Help: Inferring outcomes based on previous data

algorithm
programming

#1

I have a rather simple problem that’s somewhat out of my field of expertise, any help would be appreciated. :slight_smile:

I have a data set similar to this:

+-----------+-----+-----+-----+-----+-----+-----+
|   TIME    | BV  | C1  | C2  | C3  | C4  | ... |
+-----------+-----+-----+-----+-----+-----+-----+
|           |     |     |     |     |     |     |
| timestamp |     | 2   | 6   | 10  | 9   | ..  |
|           |     |     |     |     |     |     |
| timestamp |     | -6  | -10 | -17 | -4  | ... |
|           |     |     |     |     |     |     |
| timestamp |     | -7  | -15 | -14 | -12 | ... |
|           |     |     |     |     |     |     |
| timestamp |     | 11  | 16  | 12  | 9   | ... |
|           |     |     |     |     |     |     |
| ...       | ... | ... | ... | ... | ... | ... |
+-----------+-----+-----+-----+-----+-----+-----+

Basically these datasets go on for 10s of millions of rows. There are approx 200 more columns though often 90%+ of them are NULL (meaning no data was collected).
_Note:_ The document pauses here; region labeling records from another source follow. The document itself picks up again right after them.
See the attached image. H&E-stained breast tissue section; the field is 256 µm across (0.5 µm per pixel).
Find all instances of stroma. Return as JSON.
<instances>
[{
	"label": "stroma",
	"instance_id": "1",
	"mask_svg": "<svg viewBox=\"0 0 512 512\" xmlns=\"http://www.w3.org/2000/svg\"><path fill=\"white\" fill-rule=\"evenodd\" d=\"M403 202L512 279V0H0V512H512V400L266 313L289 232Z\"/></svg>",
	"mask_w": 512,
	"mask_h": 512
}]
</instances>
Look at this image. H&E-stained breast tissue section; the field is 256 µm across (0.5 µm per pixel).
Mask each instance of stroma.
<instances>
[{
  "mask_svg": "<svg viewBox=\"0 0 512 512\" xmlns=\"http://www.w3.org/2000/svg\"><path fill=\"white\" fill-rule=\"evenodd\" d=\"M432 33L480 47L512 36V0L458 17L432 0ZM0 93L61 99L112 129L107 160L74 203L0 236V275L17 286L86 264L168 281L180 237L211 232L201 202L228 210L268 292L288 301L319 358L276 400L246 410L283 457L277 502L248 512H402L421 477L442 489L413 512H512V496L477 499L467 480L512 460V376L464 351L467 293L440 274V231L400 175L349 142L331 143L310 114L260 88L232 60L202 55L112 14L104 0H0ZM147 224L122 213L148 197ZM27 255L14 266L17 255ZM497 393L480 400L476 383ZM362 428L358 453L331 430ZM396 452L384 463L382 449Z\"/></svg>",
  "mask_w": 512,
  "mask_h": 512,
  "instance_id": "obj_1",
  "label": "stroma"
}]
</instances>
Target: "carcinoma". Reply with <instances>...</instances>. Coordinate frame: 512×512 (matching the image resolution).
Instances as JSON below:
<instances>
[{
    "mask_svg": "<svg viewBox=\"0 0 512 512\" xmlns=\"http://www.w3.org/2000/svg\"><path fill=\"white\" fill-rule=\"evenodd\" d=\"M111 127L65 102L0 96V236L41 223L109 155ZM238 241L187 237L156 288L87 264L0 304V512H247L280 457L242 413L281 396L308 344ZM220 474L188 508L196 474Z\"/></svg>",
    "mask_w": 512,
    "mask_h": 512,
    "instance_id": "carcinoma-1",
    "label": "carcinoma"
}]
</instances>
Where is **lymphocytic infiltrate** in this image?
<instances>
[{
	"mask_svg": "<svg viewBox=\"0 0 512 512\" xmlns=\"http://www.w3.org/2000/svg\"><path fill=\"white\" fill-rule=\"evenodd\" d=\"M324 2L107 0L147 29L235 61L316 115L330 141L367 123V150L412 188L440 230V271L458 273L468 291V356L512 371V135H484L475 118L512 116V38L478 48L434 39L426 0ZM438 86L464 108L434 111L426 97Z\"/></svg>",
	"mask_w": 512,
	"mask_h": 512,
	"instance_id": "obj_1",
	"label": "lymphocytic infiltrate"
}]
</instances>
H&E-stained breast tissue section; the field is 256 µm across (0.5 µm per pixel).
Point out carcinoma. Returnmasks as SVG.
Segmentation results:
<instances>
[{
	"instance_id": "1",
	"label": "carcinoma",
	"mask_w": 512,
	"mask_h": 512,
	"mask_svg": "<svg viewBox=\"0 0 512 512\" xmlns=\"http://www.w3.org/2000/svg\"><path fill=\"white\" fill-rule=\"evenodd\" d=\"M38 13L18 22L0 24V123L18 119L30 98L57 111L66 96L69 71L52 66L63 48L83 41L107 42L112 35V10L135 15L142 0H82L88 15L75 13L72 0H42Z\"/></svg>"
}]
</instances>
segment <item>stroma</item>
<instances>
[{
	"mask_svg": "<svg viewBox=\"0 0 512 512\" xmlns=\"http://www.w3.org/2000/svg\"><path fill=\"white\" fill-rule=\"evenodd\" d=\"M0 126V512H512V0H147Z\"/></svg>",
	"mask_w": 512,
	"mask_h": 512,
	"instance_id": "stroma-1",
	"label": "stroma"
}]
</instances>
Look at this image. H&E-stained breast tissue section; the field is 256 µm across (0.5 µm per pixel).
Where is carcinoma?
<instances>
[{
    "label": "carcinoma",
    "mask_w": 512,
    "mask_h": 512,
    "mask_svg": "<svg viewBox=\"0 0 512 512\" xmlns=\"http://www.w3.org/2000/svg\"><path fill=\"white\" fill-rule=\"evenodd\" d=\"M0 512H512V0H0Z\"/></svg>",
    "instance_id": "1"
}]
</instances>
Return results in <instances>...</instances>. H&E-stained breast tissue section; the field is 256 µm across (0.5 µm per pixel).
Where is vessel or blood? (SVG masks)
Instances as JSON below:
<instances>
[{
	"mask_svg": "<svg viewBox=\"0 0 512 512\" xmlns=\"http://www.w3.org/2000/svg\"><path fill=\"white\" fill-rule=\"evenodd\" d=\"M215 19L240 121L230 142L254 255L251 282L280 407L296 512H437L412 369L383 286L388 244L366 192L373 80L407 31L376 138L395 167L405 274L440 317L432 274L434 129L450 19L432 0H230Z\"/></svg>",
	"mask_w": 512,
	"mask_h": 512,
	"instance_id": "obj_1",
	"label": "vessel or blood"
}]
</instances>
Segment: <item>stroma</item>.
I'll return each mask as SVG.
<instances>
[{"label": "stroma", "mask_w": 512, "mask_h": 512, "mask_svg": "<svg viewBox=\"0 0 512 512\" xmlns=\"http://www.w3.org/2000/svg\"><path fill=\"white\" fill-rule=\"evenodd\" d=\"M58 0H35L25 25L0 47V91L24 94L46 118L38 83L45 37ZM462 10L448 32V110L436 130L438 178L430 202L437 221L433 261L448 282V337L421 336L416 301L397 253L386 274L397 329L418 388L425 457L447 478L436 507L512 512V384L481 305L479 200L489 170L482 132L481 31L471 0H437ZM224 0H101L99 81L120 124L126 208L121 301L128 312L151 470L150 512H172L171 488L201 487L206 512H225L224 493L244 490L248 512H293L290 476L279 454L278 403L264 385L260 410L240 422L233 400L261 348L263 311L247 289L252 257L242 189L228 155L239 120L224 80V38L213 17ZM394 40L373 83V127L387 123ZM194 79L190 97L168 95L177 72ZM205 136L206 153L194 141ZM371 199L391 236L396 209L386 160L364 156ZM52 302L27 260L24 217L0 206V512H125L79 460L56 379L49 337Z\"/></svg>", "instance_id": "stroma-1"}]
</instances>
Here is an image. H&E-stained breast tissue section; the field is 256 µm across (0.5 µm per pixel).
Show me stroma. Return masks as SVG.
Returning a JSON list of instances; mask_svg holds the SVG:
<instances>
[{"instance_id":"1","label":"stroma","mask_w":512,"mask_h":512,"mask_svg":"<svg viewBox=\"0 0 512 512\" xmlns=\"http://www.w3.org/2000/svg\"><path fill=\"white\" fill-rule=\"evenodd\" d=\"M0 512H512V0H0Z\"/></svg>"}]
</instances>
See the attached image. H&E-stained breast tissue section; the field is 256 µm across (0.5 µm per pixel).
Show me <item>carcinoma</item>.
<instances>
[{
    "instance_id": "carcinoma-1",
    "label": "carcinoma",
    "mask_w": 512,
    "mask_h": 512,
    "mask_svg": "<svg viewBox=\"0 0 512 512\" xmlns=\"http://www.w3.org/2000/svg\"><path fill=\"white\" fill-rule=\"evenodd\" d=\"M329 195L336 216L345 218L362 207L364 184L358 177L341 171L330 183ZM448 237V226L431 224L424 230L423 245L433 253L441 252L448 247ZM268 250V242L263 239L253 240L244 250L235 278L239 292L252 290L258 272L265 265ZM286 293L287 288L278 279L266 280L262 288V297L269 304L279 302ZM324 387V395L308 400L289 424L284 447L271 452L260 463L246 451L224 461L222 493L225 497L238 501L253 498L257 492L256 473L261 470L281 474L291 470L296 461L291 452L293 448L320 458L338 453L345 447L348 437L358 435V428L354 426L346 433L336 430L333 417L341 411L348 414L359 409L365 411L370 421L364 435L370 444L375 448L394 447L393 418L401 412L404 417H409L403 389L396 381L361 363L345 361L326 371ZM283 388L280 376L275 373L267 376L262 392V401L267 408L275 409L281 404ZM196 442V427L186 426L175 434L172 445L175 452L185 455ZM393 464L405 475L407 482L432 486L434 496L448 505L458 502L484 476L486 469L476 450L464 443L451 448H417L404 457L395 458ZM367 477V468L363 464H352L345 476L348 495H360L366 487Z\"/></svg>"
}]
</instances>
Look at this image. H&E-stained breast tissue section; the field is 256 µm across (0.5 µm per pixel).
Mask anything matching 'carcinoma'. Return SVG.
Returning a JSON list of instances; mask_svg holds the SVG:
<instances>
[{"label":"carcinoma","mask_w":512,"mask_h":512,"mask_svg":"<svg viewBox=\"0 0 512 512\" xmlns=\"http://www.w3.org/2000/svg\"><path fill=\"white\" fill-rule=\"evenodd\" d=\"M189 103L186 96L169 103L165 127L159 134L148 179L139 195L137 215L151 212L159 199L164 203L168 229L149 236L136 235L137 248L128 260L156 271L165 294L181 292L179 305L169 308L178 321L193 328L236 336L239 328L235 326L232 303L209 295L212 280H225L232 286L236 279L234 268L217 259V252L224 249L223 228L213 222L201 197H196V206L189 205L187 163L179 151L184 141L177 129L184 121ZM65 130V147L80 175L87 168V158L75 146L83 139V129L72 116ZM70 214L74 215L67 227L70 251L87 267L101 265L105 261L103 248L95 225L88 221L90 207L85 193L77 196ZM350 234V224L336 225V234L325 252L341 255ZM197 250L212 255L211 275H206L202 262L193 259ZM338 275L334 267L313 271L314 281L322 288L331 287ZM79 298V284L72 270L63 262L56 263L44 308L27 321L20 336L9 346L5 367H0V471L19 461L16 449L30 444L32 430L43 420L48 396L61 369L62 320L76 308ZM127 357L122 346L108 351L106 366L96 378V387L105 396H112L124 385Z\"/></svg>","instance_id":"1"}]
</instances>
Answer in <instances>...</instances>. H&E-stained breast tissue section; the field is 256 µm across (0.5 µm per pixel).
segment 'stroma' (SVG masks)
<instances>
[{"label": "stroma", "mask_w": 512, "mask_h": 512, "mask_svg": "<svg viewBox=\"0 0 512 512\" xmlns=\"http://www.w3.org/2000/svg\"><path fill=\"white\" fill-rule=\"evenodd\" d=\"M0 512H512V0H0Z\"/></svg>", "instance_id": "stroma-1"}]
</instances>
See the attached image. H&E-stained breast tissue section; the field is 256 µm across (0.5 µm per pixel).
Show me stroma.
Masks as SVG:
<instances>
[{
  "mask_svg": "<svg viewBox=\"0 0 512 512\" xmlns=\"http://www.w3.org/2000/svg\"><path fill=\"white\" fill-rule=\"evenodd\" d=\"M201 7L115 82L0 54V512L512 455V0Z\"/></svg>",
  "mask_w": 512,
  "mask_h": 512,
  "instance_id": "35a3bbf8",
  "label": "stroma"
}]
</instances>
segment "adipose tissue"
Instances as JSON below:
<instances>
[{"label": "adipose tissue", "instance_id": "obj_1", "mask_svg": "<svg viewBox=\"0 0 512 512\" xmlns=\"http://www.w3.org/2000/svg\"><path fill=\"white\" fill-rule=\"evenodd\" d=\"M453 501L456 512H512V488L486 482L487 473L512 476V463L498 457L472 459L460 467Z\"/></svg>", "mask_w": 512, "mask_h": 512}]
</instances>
BV == base value, and the CN cols are the percentage difference the other collectors reported compared to the main value.

What I want to do is given 3 rows of data predict, based off the whole dataset, the likely next N rows of data we’ll collect. I plan to start predicting just the next 1 row but perhaps extending out to 3 or 4 would be good.

It seems to me that using bayesian inference to model probable outcomes would be ideal, but am looking for others thoughts before I set off on this project.

Thanks for reading, looking forward to any other approaches anyone may have.